A Newborn Male With a Saclike Lesion: Osmosis USMLE Study Question

November 27, 2020

This is a classic presentation of spina bifida, an incomplete closure of the neural tube during the first month of embryonic development. Spina bifida occulta is a mild form in which spinal cord splits are so small they may not even protrude. Meningocele is characterized by mild symptoms (including the fluid-filled sac at the site of defect), but the nervous system is unaffected.
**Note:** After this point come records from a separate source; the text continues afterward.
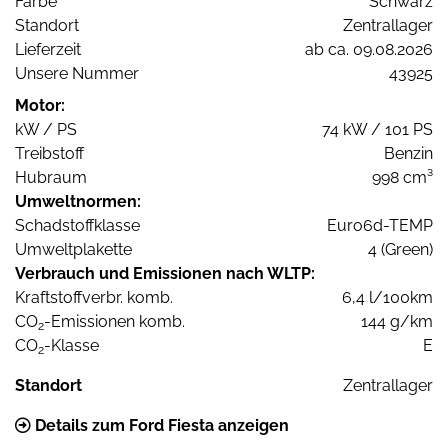
Farbe
Schwarz
Standort
Zentrallager
Lieferzeit
ab ca. 09.08.2026
Unsere Nummer
43925
Motor:
kW / PS
74 kW / 101 PS
Treibstoff
Benzin
Hubraum
998 cm³
Umweltnormen:
Schadstoffklasse
Euro6d-TEMP
Umweltplakette
4 (Green)
Verbrauch und Emissionen nach WLTP:
Kraftstoffverbr. komb.
6,4 l/100km
CO
-Emissionen komb.
144 g/km
2
CO
-Klasse
E
2
Standort
Zentrallager
Details zum Ford Fiesta anzeigen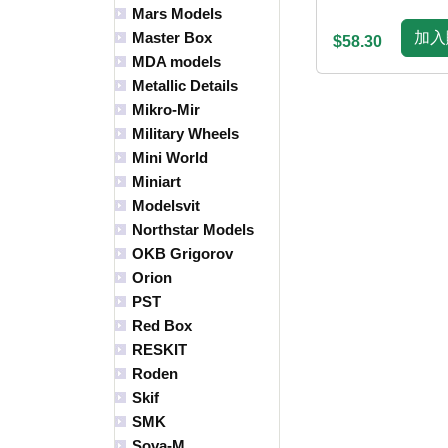
Mars Models
加入
Master Box
$58.30
MDA models
Metallic Details
Mikro-Mir
Military Wheels
Mini World
Miniart
Modelsvit
Northstar Models
OKB Grigorov
Orion
PST
Red Box
RESKIT
Roden
Skif
SMK
Sova-M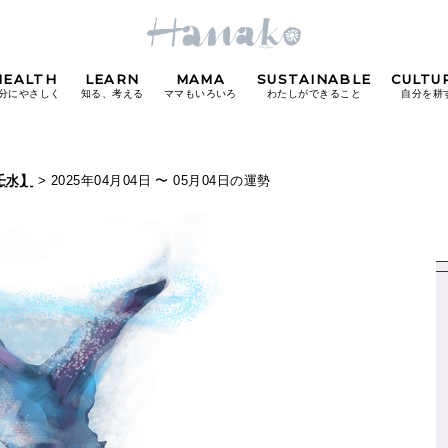
HEALTH
LEARN
MAMA
SUSTAINABLE
CULTU
分にやさしく
知る、考える
ママもいろいろ
わたしができること
自分を耕
POPULAR TAGS
壬水】
> 2025年04月04日 〜 05月04日の運勢
#カフェ
#朝ごはん
#開運
#東京駅
#銀座
#
り
FOLLOW US!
In this case, the patient has myelomeningocele, a severe form of spina bifida in which portions of meninges and spinal cord protrude through the defect. Symptoms include dyspnea, paralysis of the lower extremities, and bladder/bowel incontinence. Patients with spina bifida are at an increased risk of latex allergy, meningitis, hydrocephalus, and tethered spinal cord. Options for treatment/management of spina bifida include:

  • Surgical intervention within the first few days of life

  • Intrauterine surgery

  • Protective devices and safe handling

  • Ventriculoperitoneal shunt, if evidence of hydrocephalus is present

  • Prophylactic antibiotics

  • Abortion, which may be considered in certain circumstances, depending on the hospital location and guidelines and the mother's preference

The standard treatment is surgical intervention after delivery. This is because significantly increased risk to both the child and mother if surgery is performed during pregnancy.

Major Takeaway: Myelomeningocele, a severe form of spina bifida, is characterized by a protruding saclike lesion on the lower back of a neonate. Surgical intervention within the first few days of life is the best treatment for a baby who presents with myelomeningocele.